On Dec 7, 12:13 pm, djh <halitsk...@att.net> wrote: > It didn't occure to me to ask if we must say S,N (instead of N,S) if > we've said "Subset x MoSS" (not MoSS x Subset). > > If we're obligated to do so, then of course the two tables must be > presented as: > > SE and p values for u^2 in regression c on (e,u,u*e,u^2) for each > value of subset x MoSS | (Fold,Set,Len) = (all,all,all) > -------------------- > Subset > x u^2 > MoSS SE p > > S,N 35.17 0.457 > C,N 38.19 0.416 > S,R 36.88 0.434 > C,R 34.69 0.438 > -------------------- > > SE and p values for u*e in the regression c on (u,e,u*e), for each > value of subset x MoSS | (Fold,Set,Len) = (all,all,all) > -------------------- > Subset > x u*e > MoSS SE p > > S,N 0.491 0.454 > C,N 0.602 0.462 > S,R 0.547 0.463 > C,R 0.512 0.478
1. What does "(Fold,Set,Len) = (all,all,all)" mean?
2. Something's wrong somewhere. Those p's are too similar to one another, and are too large to be consistent with the other results you've been reporting.
3. If all the p's for u^2 are truly that big then you should probably drop the quadratic model. Model selection generally starts with the most complicated model and works down. In particular, you should not be considering any results from regressing c on (u,u^2) if e matters.
4. SEP = sqrt[Residual Sum of Squares / df] = sqrt[Residual Mean Square] Are you sure Ivo's program doesn't give that as optional output?

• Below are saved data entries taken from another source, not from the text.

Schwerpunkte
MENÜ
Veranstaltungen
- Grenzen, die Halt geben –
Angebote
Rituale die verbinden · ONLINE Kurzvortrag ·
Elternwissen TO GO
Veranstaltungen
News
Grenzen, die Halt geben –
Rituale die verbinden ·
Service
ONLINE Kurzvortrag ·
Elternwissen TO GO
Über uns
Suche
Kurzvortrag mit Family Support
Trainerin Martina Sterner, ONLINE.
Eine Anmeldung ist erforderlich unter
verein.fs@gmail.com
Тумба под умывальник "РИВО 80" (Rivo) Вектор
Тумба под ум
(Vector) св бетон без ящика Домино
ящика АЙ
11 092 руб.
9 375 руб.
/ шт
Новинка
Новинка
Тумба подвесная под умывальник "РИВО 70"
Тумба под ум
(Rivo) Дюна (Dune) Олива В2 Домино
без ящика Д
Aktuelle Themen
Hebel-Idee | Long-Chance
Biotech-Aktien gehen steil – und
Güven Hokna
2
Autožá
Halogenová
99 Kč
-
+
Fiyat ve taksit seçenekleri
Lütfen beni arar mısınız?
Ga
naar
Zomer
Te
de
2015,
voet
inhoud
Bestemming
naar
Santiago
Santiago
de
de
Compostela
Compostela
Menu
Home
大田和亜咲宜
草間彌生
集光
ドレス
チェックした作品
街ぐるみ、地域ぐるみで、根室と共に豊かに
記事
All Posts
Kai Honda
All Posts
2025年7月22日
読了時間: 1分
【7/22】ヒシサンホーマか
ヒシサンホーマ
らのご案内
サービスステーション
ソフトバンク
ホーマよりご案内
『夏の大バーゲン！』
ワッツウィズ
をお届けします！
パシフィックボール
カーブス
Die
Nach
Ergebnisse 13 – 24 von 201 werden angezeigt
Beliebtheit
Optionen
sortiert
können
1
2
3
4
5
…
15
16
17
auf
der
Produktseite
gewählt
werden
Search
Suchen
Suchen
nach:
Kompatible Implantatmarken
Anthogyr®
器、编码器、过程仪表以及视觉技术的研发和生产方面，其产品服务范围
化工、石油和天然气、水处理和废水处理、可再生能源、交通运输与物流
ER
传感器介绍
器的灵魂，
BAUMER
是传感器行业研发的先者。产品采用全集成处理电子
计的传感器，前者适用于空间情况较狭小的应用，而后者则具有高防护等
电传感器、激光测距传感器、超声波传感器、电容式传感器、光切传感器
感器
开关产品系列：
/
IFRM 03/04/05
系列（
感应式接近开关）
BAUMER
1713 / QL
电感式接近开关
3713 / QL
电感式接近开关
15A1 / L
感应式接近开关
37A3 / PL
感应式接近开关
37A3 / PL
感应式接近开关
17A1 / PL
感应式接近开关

5. Let the constant in the input to Ivo's program default to 1.
6. I have a hunch that Het may be related to a Subset x Fold interaction, where the d.v. is the average slope.
7. Your forthcoming explanation "using reasoning based on the behavior of the average slope Auq of c on (u,u^2) and the covariance AubC of e and u in c on (u,e,u*e)" will probably go right over my head, because I have only a hunch about what the average slope Auq of c on (u,u^2) might mean, and not a clue about what the covariance AubC of e and u in c on (u,e,u*e) might mean.